To achieve high throughput and low latency, Zoocache implements a specialized serialization pipeline in Rust.

The Pipeline

Serialization Pipeline

1. MsgPack

We use MessagePack as the intermediate representation. It is more compact than JSON and faster to parse than Pickle for many common data structures.

2. LZ4 Compression

Before writing to the storage backend (LMDB, Redis, or RAM), data is compressed using LZ4. - Why LZ4?: It offers a very high decompression speed, which is critical for cache performance, while still providing decent compression ratios for JSON-like data.

3. "Zero-Bridge" Transcoding

To minimize FFI overhead, we use direct streaming transcoding: - Write: Python Object -> Depythonizer -> Transcoder -> MsgPack Serializer -> Bytes - Read: Bytes -> MsgPack Deserializer -> Transcoder -> pythonize -> Python Object

This completely eliminates intermediate serde_json::Value or manual Rust struct allocations, making the Python-Rust boundary near-zero cost.

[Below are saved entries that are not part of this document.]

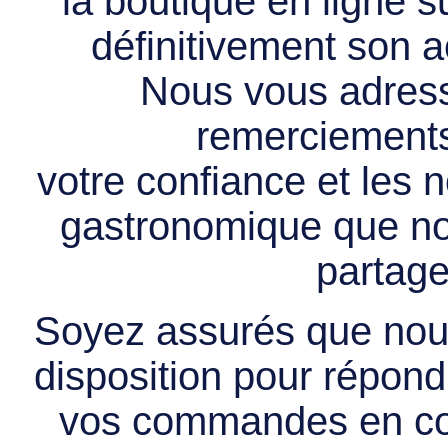
la boutique en ligne 
définitivement son ac
Nous vous adress
remerciements 
votre confiance et les
gastronomique que no
partage
Soyez assurés que nous
disposition pour répondr
vos commandes en cou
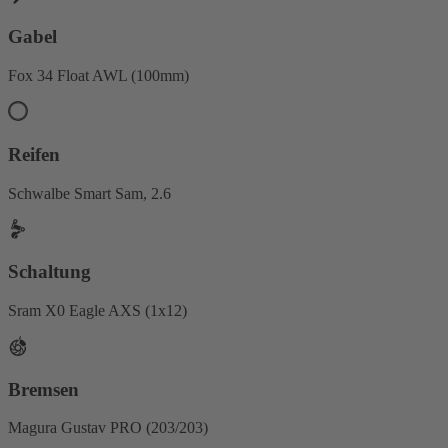
Gabel
Fox 34 Float AWL (100mm)
Reifen
Schwalbe Smart Sam, 2.6
Schaltung
Sram X0 Eagle AXS (1x12)
Bremsen
Magura Gustav PRO (203/203)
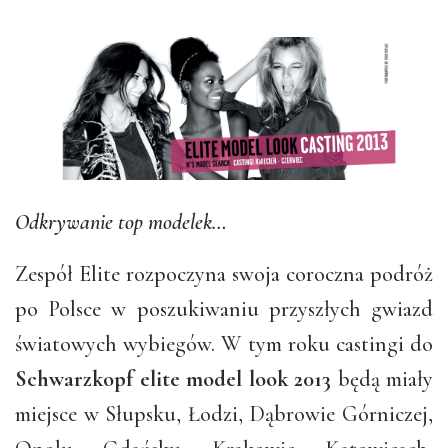
Odkrywanie top modelek…
Zespół Elite rozpoczyna swoja coroczna podróż
po Polsce w poszukiwaniu przyszłych gwiazd
światowych wybiegów. W tym roku castingi do
Schwarzkopf elite model look 2013
będą miały
miejsce w Słupsku, Łodzi, Dąbrowie Górniczej,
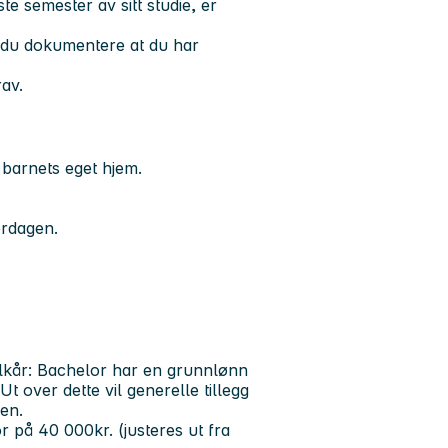
te semester av sitt studie, er
du dokumentere at du har
av.
i barnets eget hjem.
erdagen.
vilkår: Bachelor har en grunnlønn
t over dette vil generelle tillegg
nen.
or på
40 000kr.
(justeres ut fra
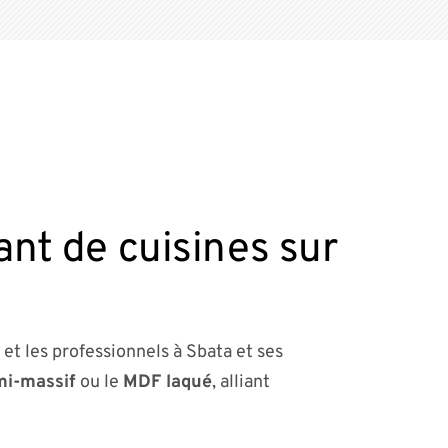
cant de cuisines sur
 et les professionnels à Sbata et ses
mi-massif
ou le
MDF laqué
, alliant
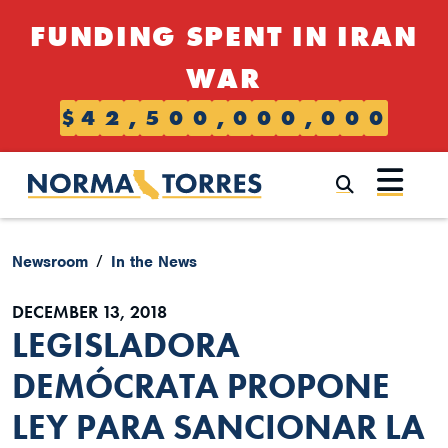
Skip to content
FUNDING SPENT IN IRAN
WAR
$
4
2
,
5
0
0
,
0
0
0
,
0
0
0
Submi
Newsroom
In the News
DECEMBER 13, 2018
LEGISLADORA
DEMÓCRATA PROPONE
LEY PARA SANCIONAR LA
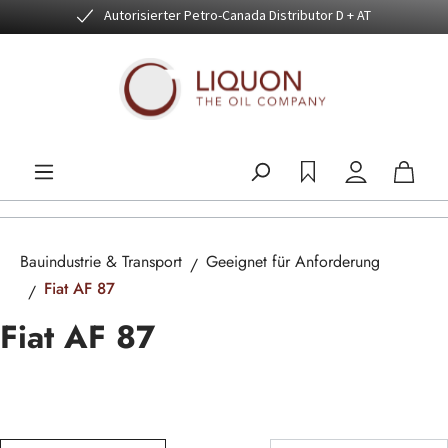
Autorisierter Petro-Canada Distributor D + AT
Zum Hauptinhalt springen
Bauindustrie & Transport
Geeignet für Anforderung
Fiat AF 87
Fiat AF 87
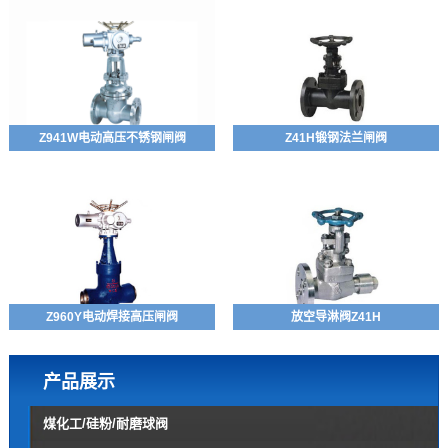
Z941W电动高压不锈钢闸阀
Z41H锻钢法兰闸阀
Z960Y电动焊接高压闸阀
放空导淋阀Z41H
产品展示
煤化工/硅粉/耐磨球阀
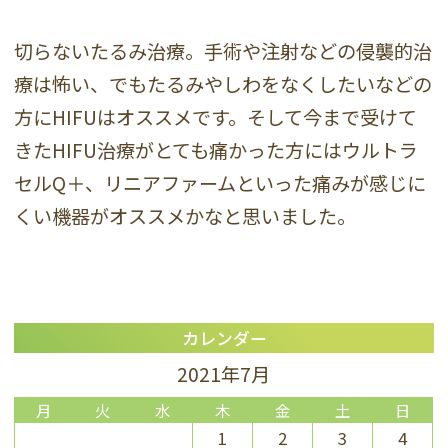
切らないたるみ治療。手術や注射などの侵襲的治
療は怖い、でもたるみやしわをなくしたいなどの
方にHIFUはオススメです。そして今まで受けて
きたHIFU治療がとても痛かった方にはウルトラ
セルQ＋、リニアファームといった痛みが感じに
くい機器がオススメかなと思いました。
カレンダー
2021年7月
月
火
水
木
金
土
日
1
2
3
4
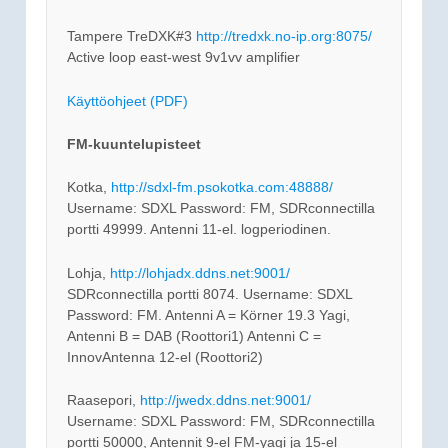
Tampere TreDXK#3
http://tredxk.no-ip.org:8075/
Active loop east-west 9v1vv amplifier
Käyttöohjeet (PDF)
FM-kuuntelupisteet
Kotka,
http://sdxl-fm.psokotka.com:48888/
Username: SDXL Password: FM, SDRconnectilla
portti 49999. Antenni 11-el. logperiodinen.
Lohja,
http://lohjadx.ddns.net:9001/
SDRconnectilla portti 8074. Username: SDXL
Password: FM. Antenni A = Körner 19.3 Yagi,
Antenni B = DAB (Roottori1) Antenni C =
InnovAntenna 12-el (Roottori2)
Raasepori,
http://jwedx.ddns.net:9001/
Username: SDXL Password: FM, SDRconnectilla
portti 50000, Antennit 9-el FM-yagi ja 15-el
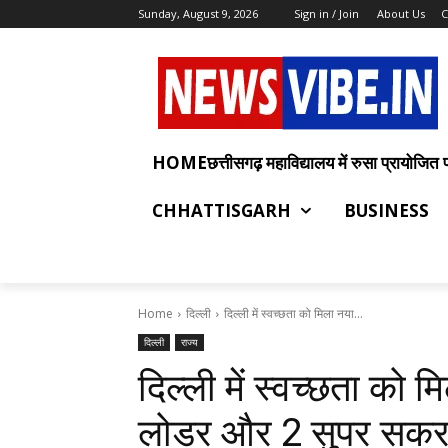
Sunday, August 9, 2026
Sign in / Join
About Us
C
HOMEछत्तीसगढ़ महाविद्यालय में रुसा प्रायोजित प्रश
CHHATTISGARH
BUSINESS
Home
दिल्ली
दिल्ली में स्वच्छता को मिला नया...
दिल्ली
राज्य
दिल्ली में स्वच्छता को 
लोडर और 2 सुपर सकर म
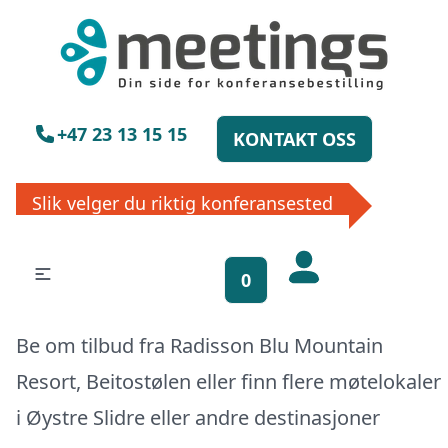
×
Vennligst vent
+47 23 13 15 15
KONTAKT OSS
Slik velger du riktig konferansested
Få gratis
bookinghjelp, send
oss din forespørsel!
0
La ekspertene finne det perfekte
Be om tilbud fra Radisson Blu Mountain
stedet til ditt neste møte, konferanse
eller event. Vi er klare til å hjelpe deg,
Resort, Beitostølen eller finn flere møtelokaler
enten skriftlig eller via telefon. Send
i
Øystre Slidre
eller
andre destinasjoner
inn skjema og du vil raskt få svar, eller
ring oss på 23 13 15 15.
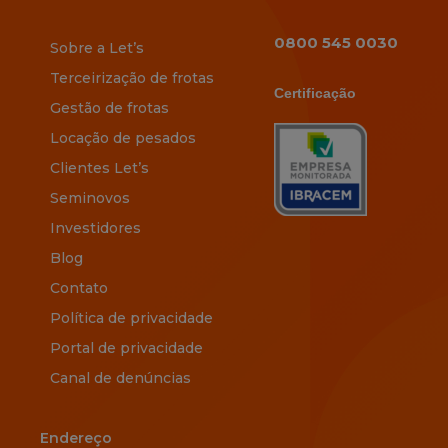
0800 545 0030
Sobre a Let’s
Terceirização de frotas
Certificação
Gestão de frotas
Locação de pesados
Clientes Let’s
Seminovos
Investidores
Blog
Contato
Política de privacidade
Portal de privacidade
Canal de denúncias
Endereço
Endereço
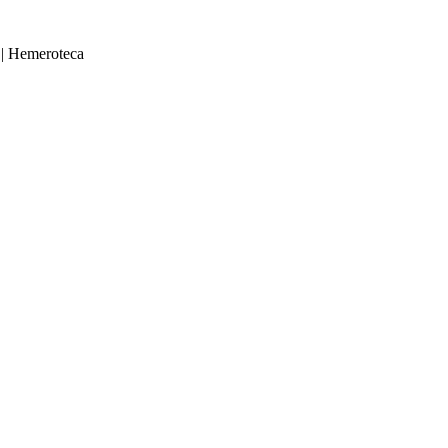
|
Hemeroteca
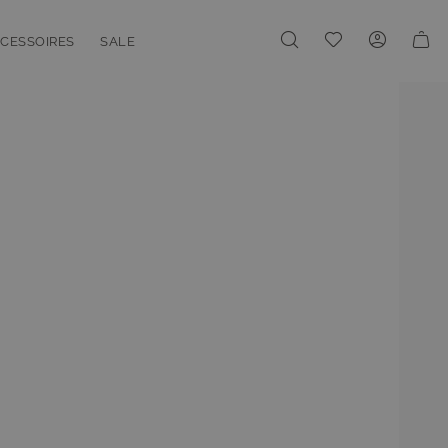
Meine Wunschliste
CESSOIRES
SALE
enu for Linien
oggle submenu for Accessoires
Toggle submenu for Sale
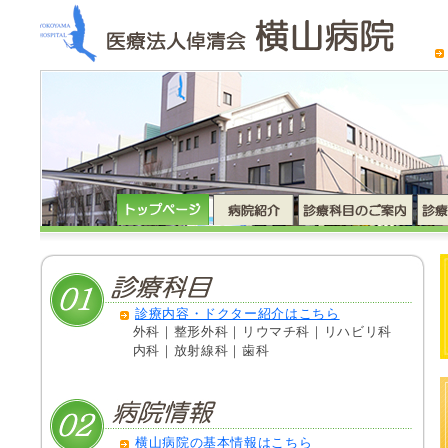
診療内容・ドクター紹介はこちら
外科｜整形外科｜リウマチ科｜リハビリ科
内科｜放射線科｜歯科
横山病院の基本情報はこちら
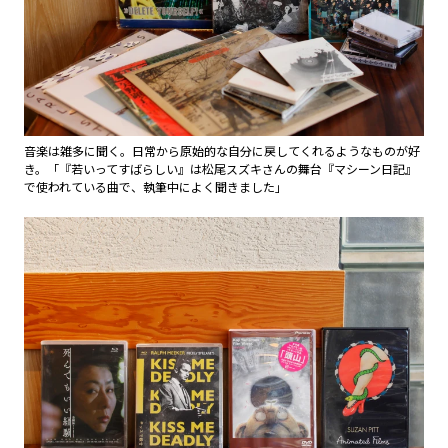
音楽は雑多に聞く。日常から原始的な自分に戻してくれるようなものが好
き。「『若いってすばらしい』は松尾スズキさんの舞台『マシーン日記』
で使われている曲で、執筆中によく聞きました」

Trade-offs & Considerations

  • Compatibility: We use pythonize/depythonize, which handles most standard Python types (dicts, lists, int, str, float, bool). However, custom classes or complex objects that aren't JSON-serializable might require custom handlers or won't work out of the box.
  • Compression Overhead: LZ4 is fast, but for very small objects (e.g., a simple integer), the compression step might actually add a few nanoseconds of overhead that doesn't pay off in space savings.